# Easy enough but apparently my math tutor doesnt understand that I DONT GET IT.

• Oct 27th 2009, 09:24 AM
Djaevel
Easy enough but apparently my math tutor doesnt understand that I DONT GET IT.
Alright so ive been talking to my math tutor from the univ. about this single question for about a week now and i HAVE to get it done.

If $Tan\alpha = {- 7\over24}$ and $Cot\beta = {3\over4}$

For a second quadrant angle $\alpha$ and a third quadrant angle $\beta$

Have to find

$Sin(\alpha + \beta) , Cos (\alpha + \beta) , Tan (\alpha + \beta), Sin(\alpha - \beta) , Cos(\alpha - \beta) , Tan(\alpha - \beta)$
• Oct 27th 2009, 09:39 AM
Chris L T521
Quote:

Originally Posted by Djaevel
Alright so ive been talking to my math tutor from the univ. about this single question for about a week now and i HAVE to get it done.

If $Tan\alpha = {- 7\over24}$ and $Cot\beta = {3\over4}$

For a second quadrant angle $\alpha$ and a third quadrant angle $\beta$

Have to find

$Sin(\alpha + \beta) , Cos (\alpha + \beta) , Tan (\alpha + \beta), Sin(\alpha - \beta) , Cos(\alpha - \beta) , Tan(\alpha - \beta)$

Construct one triangle that refers to $\alpha$ and one that refers to $\beta$.

Since $\alpha$ is in quadrant II, we let the side opposite the angle have length 7 and the side adjacent to the angle have length -24

So that means that the hypotenuse of our triangle will have length $\sqrt{(-24)^2+7^2}=25$

Therefore, we can conclude that $\sin \alpha =\frac{7}{25}$ and $\cos\alpha = \frac{-24}{25}$.

Does this make sense so far?

You should do something similar for $\beta$.

Then once you have a right triangle, it is easy to find $\sin\beta$, $\cos\beta$ and the like.

If this doesn't make sense, post back.
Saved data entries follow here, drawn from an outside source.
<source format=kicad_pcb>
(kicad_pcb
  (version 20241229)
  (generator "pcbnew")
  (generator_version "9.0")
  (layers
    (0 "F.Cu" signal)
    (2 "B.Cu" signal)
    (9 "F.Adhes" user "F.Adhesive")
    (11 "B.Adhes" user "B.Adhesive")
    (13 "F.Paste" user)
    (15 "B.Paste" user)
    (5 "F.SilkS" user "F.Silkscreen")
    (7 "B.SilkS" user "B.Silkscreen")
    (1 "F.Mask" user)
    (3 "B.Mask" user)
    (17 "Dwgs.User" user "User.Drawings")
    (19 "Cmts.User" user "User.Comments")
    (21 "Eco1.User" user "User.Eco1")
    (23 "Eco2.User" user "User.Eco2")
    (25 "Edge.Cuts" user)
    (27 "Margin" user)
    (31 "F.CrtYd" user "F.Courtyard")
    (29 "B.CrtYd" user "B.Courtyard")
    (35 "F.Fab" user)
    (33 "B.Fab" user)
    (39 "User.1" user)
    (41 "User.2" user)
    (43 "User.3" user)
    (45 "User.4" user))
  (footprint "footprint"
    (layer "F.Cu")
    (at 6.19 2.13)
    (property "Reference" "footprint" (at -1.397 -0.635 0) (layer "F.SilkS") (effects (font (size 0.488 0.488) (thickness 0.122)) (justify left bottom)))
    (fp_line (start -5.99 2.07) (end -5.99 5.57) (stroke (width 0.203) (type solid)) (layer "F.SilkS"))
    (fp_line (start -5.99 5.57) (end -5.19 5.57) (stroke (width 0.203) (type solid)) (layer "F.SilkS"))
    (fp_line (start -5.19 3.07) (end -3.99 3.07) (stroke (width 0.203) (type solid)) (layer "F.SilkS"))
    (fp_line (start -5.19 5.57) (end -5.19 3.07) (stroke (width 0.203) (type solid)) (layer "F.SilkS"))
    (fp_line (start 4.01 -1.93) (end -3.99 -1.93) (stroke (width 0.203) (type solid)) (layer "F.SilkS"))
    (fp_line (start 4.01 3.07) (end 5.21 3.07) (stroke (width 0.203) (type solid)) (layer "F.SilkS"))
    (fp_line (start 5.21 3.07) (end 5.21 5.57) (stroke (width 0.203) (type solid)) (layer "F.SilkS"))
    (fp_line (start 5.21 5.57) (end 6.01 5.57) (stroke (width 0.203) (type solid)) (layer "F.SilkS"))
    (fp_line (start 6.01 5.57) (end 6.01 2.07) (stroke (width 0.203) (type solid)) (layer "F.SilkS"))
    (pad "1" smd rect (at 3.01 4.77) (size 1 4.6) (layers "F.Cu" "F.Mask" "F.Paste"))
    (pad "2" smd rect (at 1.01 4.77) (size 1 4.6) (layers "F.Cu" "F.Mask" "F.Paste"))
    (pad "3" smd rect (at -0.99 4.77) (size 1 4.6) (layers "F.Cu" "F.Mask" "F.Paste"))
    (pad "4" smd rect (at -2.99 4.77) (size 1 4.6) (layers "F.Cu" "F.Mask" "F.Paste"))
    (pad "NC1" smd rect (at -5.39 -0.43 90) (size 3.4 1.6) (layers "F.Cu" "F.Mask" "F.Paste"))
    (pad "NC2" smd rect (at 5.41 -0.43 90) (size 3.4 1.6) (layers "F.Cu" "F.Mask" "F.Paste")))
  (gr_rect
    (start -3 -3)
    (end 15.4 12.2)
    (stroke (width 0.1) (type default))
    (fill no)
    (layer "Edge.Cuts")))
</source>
To help it sink in, try to draw the triangle I described to you above.
• Oct 27th 2009, 09:55 AM
Djaevel
Ohhh i was like trying to use.. well nevermind lol dont know what i was doing/thinking >< thanks haha
• Oct 27th 2009, 10:03 AM
Djaevel
So for the $\beta$ triangle it would be like x=-3 and y=-4 ? then get hyp and go from there?
• Oct 27th 2009, 10:06 AM
Chris L T521
Quote:

Originally Posted by Djaevel
So for the $\beta$ triangle it would be like x=-3 and y=-4 ? then get hyp and go from there?

(Yes)
• Mar 3rd 2013, 07:16 PM
ThomasHornbeck
Re: Easy enough but apparently my math tutor doesnt understand that I DONT GET IT.
• Mar 3rd 2013, 08:55 PM
ibdutt
Re: Easy enough but apparently my math tutor doesnt understand that I DONT GET IT.
My suggestion would be at first stage forget the sign, just find the trig values. e.g., tan A = 7/24 we know that the hypotenuse will be 25. so we will get sin A = 7/25; cosA = 23/25, tan A = 7/24; cot A = 24/7, sec A = 24/25 and csec A = 25/7.
Now in second step see where that angle lies, in this case A lies in II quadrant, we know that in second quadrant sine and its reciprocal csec are positive and all rest are negative. Put signs accordingly and you have the result:
sin A = 7/25; cosA = - 23/25, tan A = - 7/24; cot A = - 24/7, sec A = - 24/25 and csec A = 25/7.